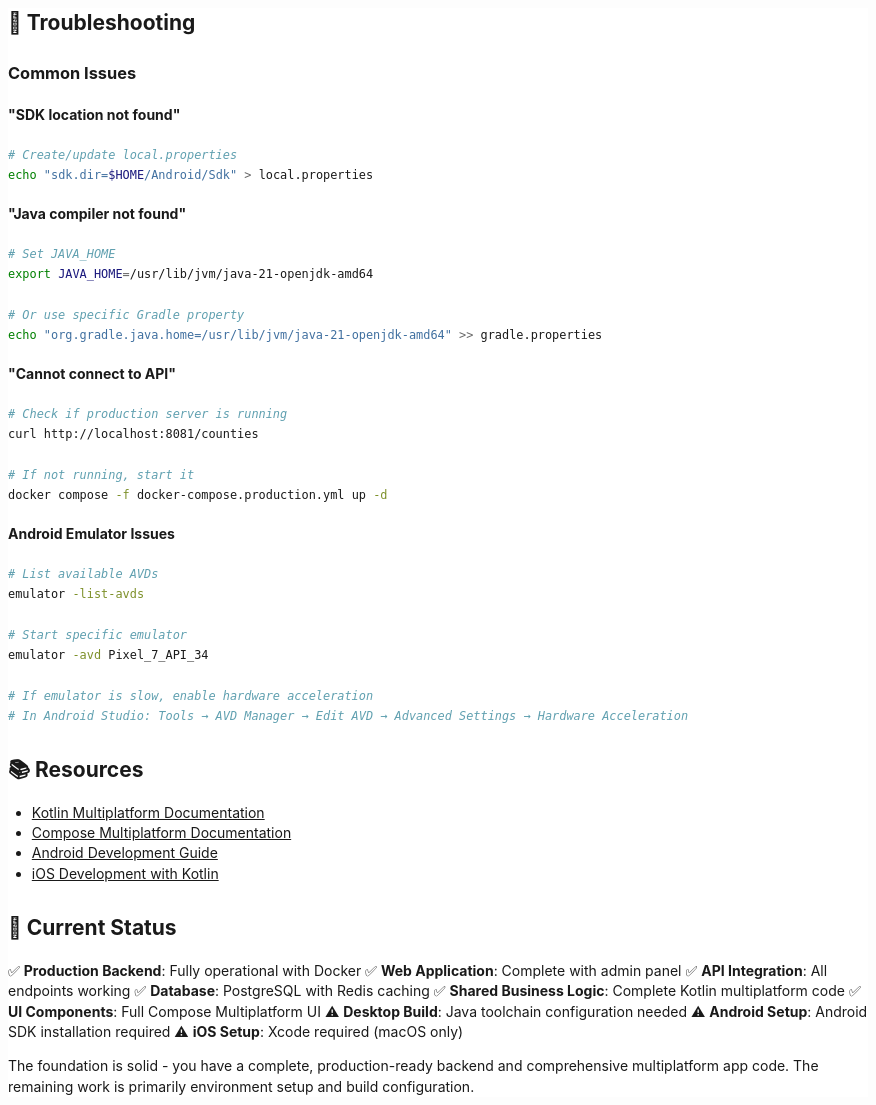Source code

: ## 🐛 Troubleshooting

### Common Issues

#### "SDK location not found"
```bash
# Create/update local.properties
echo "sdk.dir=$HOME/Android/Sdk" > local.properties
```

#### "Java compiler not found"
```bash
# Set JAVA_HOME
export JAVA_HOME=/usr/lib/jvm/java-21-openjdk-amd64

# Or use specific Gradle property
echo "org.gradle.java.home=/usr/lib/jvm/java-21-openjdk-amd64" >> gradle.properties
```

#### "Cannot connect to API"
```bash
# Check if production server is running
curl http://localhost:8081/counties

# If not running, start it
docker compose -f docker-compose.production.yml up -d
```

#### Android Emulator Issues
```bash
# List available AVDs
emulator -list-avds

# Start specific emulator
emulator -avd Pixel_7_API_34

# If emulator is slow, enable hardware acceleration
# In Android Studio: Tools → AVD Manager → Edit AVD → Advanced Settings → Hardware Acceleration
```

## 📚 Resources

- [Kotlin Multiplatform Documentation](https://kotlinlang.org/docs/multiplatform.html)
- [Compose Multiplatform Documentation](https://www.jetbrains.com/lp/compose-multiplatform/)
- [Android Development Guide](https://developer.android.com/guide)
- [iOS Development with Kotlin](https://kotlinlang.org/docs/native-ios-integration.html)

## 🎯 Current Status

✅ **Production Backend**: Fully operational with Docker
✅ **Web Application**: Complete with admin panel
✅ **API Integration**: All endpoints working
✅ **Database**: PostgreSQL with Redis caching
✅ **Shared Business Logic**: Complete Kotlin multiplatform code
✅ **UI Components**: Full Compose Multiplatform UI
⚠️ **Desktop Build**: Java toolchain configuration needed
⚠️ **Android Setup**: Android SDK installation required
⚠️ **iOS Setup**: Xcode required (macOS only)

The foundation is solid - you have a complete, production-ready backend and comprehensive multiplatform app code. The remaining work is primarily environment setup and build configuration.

● ● ●

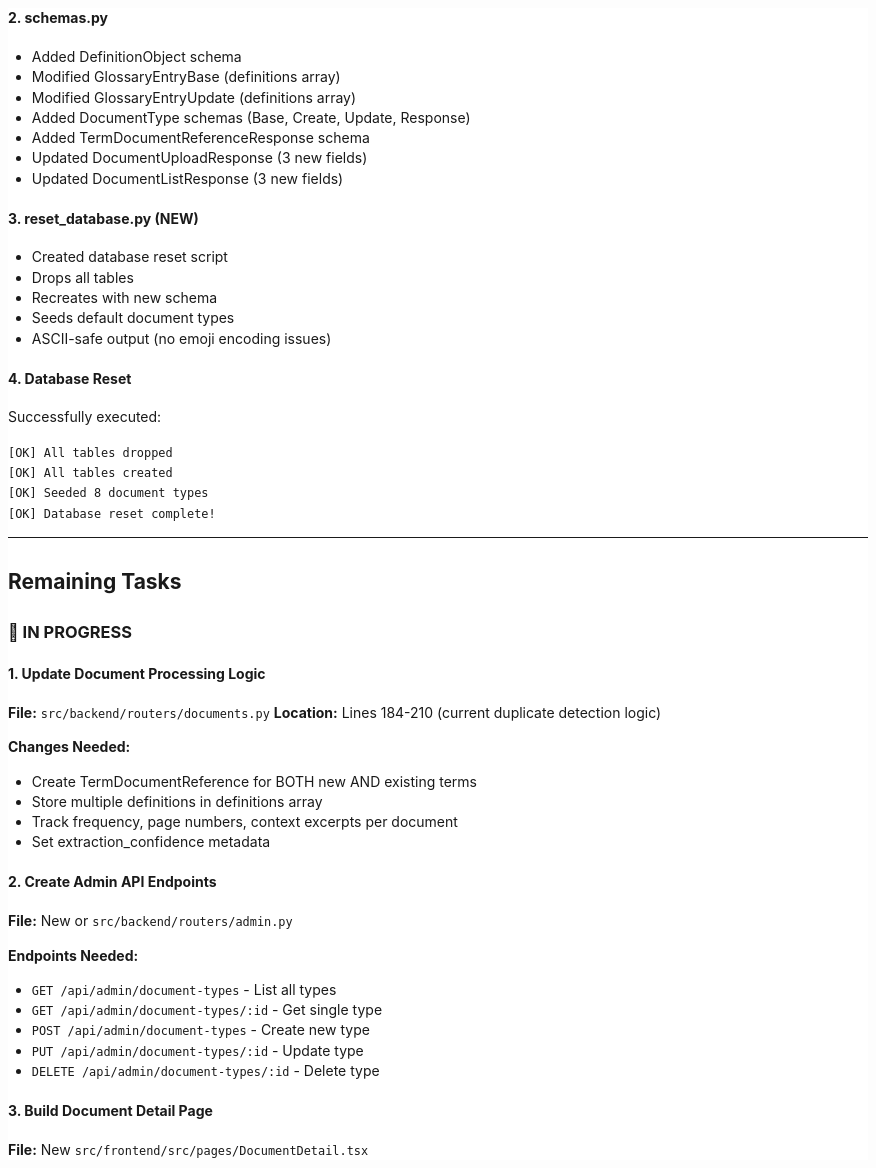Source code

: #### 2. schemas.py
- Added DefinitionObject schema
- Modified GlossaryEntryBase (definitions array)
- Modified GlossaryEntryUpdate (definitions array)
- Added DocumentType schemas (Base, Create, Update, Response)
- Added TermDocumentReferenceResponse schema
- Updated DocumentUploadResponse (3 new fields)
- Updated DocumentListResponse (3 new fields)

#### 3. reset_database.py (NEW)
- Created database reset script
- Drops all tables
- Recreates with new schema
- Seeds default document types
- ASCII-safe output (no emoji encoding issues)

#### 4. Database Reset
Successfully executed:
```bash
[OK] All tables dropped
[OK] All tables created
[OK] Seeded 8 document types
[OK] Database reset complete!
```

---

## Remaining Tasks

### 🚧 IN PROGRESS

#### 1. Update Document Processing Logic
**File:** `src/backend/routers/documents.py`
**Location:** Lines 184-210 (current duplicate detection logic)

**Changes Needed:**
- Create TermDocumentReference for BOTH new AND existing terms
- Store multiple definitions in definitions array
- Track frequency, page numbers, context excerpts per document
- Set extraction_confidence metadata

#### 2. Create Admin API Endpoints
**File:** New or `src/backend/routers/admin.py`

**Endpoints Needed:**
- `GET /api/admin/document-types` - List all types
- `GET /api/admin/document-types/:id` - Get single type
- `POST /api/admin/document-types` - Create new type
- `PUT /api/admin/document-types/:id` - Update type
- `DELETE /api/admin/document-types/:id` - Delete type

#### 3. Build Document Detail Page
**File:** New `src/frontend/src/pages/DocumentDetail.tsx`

● ● ●

- [TO DO]:
Which of the lines in the material above contain "definitions"? Copy each one out.

- [THE COMPLETED TASK]:
- Modified GlossaryEntryBase (definitions array)
- Modified GlossaryEntryUpdate (definitions array)
- Store multiple definitions in definitions array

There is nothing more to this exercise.